Living Conditions in Saint Pierre and Miquelon
A short distance from the Canadian province of Newfoundland and Labrador lies Saint Pierre and Miquelon, an overseas collectivity of France. Its remoteness and obscurity marks it as culturally, economically and demographically distinct from the rest of North America. Living conditions in Saint Pierre and Miquelon compare well with much of the developed world in some respects, but not all. Below are the top 10 facts about living conditions in Saint Pierre and Miquelon.

10 Facts About Living Conditions in Saint Pierre and Miquelon

  1. Economic Disputes Disrupted the Fishing Industry Fishing quota disputes with neighboring Canada have devastated the islands’ traditional economic reliance on the fishing industry. Moreover, in response to rampant overfishing, the International Arbitration Tribunal of New York’s prohibition on deep-sea cod fishing in 1992 ended centuries of this practice, contributing to the decline in living conditions in Saint Pierre and Miquelon.
  2. The Service and Energy Sectors and Government Employment Supplanted Fishing – With the decline of the fishing industry, the service sector and government employment dominate the economy. As of 2010, the services sector comprised 86 percent of the islands’ GDP, while 2006 data indicates that (as of that year) agriculture constituted two percent of the GDP and industry comprised 15 percent.

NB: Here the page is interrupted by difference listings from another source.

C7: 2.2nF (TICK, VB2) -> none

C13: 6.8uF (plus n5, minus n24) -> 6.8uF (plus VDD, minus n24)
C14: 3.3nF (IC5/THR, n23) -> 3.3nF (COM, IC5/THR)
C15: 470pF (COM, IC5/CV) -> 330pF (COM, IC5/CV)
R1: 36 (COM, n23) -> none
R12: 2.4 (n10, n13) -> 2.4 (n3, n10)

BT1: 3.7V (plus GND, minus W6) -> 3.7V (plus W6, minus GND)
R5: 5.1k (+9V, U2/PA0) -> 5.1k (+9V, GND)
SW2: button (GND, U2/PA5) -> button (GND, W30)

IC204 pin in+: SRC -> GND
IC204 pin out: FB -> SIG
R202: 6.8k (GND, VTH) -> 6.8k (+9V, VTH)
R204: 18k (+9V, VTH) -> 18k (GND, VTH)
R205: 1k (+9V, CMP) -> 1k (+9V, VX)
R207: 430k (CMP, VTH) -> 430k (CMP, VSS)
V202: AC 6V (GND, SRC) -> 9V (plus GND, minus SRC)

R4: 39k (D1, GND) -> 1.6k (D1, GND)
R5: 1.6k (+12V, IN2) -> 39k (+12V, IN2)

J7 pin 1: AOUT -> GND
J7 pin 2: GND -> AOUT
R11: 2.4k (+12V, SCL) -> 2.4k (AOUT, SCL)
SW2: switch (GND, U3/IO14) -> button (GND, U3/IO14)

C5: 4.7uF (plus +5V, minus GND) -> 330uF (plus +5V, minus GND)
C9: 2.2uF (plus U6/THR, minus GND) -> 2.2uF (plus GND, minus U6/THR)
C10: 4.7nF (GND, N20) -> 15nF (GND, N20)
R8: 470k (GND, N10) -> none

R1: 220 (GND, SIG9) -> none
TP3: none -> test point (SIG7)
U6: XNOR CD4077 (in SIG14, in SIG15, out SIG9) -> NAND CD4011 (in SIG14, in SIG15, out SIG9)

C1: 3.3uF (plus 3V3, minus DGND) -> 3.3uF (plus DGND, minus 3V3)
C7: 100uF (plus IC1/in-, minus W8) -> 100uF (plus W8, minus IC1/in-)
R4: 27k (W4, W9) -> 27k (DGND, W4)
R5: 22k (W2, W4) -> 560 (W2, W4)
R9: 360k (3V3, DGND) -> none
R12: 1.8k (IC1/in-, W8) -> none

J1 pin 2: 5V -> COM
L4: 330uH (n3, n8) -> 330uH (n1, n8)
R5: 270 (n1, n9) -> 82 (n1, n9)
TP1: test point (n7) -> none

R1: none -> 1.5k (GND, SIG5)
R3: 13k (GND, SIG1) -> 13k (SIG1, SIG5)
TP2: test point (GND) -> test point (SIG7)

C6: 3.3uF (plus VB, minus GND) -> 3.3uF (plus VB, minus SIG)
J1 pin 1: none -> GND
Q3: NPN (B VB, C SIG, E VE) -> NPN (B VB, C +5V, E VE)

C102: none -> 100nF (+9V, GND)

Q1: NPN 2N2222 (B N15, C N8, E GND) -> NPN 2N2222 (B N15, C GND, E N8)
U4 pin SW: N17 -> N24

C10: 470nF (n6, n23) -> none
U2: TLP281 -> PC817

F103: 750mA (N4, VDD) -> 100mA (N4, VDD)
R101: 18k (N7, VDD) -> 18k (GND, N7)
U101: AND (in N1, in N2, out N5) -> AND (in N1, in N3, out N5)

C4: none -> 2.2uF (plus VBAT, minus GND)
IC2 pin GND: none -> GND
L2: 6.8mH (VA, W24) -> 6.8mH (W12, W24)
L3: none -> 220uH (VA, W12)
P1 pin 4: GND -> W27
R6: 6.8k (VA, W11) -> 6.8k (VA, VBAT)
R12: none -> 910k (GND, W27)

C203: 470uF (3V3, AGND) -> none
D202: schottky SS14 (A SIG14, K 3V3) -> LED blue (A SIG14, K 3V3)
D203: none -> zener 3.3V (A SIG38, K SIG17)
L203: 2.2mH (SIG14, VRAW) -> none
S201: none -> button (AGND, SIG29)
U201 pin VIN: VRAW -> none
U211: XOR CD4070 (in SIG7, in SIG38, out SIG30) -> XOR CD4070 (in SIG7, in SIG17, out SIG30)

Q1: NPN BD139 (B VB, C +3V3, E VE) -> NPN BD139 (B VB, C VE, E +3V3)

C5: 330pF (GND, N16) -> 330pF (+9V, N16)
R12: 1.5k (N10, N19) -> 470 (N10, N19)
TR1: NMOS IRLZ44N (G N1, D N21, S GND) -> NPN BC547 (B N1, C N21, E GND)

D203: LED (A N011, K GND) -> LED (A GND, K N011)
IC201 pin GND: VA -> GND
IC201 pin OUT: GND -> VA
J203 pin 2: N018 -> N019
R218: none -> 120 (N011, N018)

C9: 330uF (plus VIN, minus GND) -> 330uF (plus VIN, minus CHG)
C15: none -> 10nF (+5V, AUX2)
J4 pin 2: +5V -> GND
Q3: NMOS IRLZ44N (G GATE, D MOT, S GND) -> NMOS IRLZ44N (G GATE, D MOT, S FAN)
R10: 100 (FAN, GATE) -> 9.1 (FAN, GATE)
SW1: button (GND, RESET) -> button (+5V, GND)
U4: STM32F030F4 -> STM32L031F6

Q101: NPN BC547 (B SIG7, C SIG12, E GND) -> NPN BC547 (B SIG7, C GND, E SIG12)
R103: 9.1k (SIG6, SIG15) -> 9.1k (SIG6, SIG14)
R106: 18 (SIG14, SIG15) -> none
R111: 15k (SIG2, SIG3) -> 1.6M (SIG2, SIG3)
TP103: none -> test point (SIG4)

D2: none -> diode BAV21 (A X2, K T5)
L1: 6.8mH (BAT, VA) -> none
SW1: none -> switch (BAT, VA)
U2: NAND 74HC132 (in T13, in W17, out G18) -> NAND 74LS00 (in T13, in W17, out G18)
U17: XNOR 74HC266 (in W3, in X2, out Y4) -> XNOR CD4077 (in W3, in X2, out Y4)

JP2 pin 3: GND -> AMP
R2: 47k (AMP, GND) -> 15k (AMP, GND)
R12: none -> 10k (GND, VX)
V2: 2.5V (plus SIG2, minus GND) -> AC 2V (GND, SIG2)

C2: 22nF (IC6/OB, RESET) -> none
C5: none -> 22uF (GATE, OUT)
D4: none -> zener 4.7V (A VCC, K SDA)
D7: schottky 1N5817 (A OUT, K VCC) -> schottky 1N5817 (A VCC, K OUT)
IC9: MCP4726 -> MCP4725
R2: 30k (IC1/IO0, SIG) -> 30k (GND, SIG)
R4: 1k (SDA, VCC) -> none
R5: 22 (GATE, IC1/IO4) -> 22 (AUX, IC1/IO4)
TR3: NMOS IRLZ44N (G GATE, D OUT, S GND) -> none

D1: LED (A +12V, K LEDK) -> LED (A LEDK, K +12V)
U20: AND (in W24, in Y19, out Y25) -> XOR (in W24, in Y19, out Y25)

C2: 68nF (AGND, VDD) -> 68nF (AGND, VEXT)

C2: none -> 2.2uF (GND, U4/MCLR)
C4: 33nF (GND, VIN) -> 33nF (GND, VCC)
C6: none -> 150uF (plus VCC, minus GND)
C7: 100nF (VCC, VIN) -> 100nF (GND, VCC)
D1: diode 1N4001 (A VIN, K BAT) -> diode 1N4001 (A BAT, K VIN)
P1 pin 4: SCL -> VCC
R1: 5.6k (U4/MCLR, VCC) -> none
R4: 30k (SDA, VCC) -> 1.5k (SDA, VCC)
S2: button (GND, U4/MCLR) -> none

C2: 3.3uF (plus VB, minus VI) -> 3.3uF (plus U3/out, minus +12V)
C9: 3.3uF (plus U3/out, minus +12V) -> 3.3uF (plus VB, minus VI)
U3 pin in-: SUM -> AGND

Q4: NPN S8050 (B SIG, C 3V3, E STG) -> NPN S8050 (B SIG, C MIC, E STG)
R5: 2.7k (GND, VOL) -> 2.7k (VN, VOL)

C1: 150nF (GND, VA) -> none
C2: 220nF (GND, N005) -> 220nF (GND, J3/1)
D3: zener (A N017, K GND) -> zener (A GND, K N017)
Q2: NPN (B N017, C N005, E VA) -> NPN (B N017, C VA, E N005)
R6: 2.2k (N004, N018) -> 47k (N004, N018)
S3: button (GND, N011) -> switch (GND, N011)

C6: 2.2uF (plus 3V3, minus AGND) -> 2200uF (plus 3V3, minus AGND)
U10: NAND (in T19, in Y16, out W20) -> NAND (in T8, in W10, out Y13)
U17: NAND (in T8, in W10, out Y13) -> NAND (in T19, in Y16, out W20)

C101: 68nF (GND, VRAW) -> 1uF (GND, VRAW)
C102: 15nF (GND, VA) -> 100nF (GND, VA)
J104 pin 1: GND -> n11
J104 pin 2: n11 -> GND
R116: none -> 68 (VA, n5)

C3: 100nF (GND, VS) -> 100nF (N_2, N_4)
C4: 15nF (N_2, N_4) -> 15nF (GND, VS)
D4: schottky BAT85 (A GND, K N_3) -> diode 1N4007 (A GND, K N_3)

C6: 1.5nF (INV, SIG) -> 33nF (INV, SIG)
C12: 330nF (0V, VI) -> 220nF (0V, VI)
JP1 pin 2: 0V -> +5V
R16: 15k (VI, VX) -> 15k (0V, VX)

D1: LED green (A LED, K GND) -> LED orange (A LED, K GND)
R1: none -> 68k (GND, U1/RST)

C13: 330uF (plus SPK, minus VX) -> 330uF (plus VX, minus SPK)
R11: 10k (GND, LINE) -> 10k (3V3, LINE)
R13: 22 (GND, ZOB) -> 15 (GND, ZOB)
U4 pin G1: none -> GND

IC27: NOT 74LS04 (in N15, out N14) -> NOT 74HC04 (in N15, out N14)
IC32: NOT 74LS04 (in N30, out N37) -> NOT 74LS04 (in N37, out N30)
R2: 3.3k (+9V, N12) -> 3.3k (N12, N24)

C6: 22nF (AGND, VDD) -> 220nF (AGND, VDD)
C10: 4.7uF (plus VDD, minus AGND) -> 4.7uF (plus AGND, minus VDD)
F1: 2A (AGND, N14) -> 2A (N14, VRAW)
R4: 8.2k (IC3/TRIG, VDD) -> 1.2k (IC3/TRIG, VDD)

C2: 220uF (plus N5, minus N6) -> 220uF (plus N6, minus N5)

The construction of a thermal power plant in 2015 precipitated the expansion of the extractive industries and energy sector.
  3. Sex Ratios Differ Between Age Groups in this Aging Population – As of July 2018, the population of Saint Pierre and Miquelon stood at 5,471. At 41.44 percent of the total population, citizens 25 to 54 years old comprise the largest share of the population. Citizens 55 to 64 years old are 13.69 percent and citizens 65 years and older are 21 percent of the population. In younger age groups, the sex ratio skews in favor of males, a characteristic shared with citizens 55 to 64 years old but not with those 25 to 54 years old or 65 years and older.
  4. A Transforming Economy Impacts Unemployment Rates – Unemployment in the islands decreased from 9.9 percent of the labor force in 2008 to 8.7 percent of the labor force in 2015. The marginalization of the traditional fishing industry and the rise of the service sector and certain industries influence employment rates.
  5. Most Inhabitants are French-Speaking Catholic Basques and Bretons – As an overseas collectivity of the Republic of France, French is the official language of the islands. Most of the population descends from Basque and Breton fishermen. An estimated 99 percent of the population identifies as Roman Catholic.
  6. With Little Arable Land, the Population is Overwhelmingly Urban – As of 2018, 90.2 percent of the population resided in urban centers, mostly concentrated on Saint Pierre Island. Agriculture constituted two percent of the GDP as of 2006, although it employs as much as 18 percent of the labor force. As of 2011, only 8.7 percent of the land qualified as arable.
  7. Fertility is Low, While Life Expectancy is High – Estimates in 2018 indicated that total life expectancy was 80.7 years, 78.4 years for men and 83.2 years for women. Infant mortality lies at 6.4 deaths per 1,000 live births, 7.4 per 1,000 for male births and 5.3 per 1,000 for female births. However, the fertility rate is low, averaging at 1.57 children born per woman as of 2018.
  8. The Health Care System Functions Well – Saint-Pierre and Miquelon boasts a universal health care system. Until 2015, pursuant to an agreement between France and Canada, islanders could seek medical treatment in St. John’s, the capital of the Canadian province of Newfoundland and Labrador. Starting in 2015, Saint-Pierre and Miquelon began probing for an alternative to this prior arrangement as a result of increasing costs.
  9. The Educational System Conforms to Metropolitan France – Saint Pierre and Miquelon provides mandatory and free education from the ages of six to 16. Primary education lasts five years and secondary education lasts up to seven years, following the French model. Secondary education consists of a four-year program followed by three further years of study and the bestowal of a baccalaureate degree.
  10. Citizens Directly Elect Representatives to a Local Autonomous Legislature – As an overseas collectivity of the French Republic, Saint Pierre and Miquelon governs itself through a unicameral territorial council elected by absolute majority vote. This legislative body consists of 19 seats, 15 from Saint Pierre and four from Miquelon. An electoral college vote guarantees representation in the French Senate by a single senator for five-year terms.

Though living conditions in Saint Pierre and Miquelon are not intolerable, opportunities for improvement exist. The archipelago’s relative remoteness allows it to avoid the attention of outsiders, yet it has not escaped the forces of globalization, of which the economic and cultural consequences have been tremendous. These top 10 facts about living conditions in Saint Pierre and Miquelon ought to dispel any notion that this is an inconsequential territory.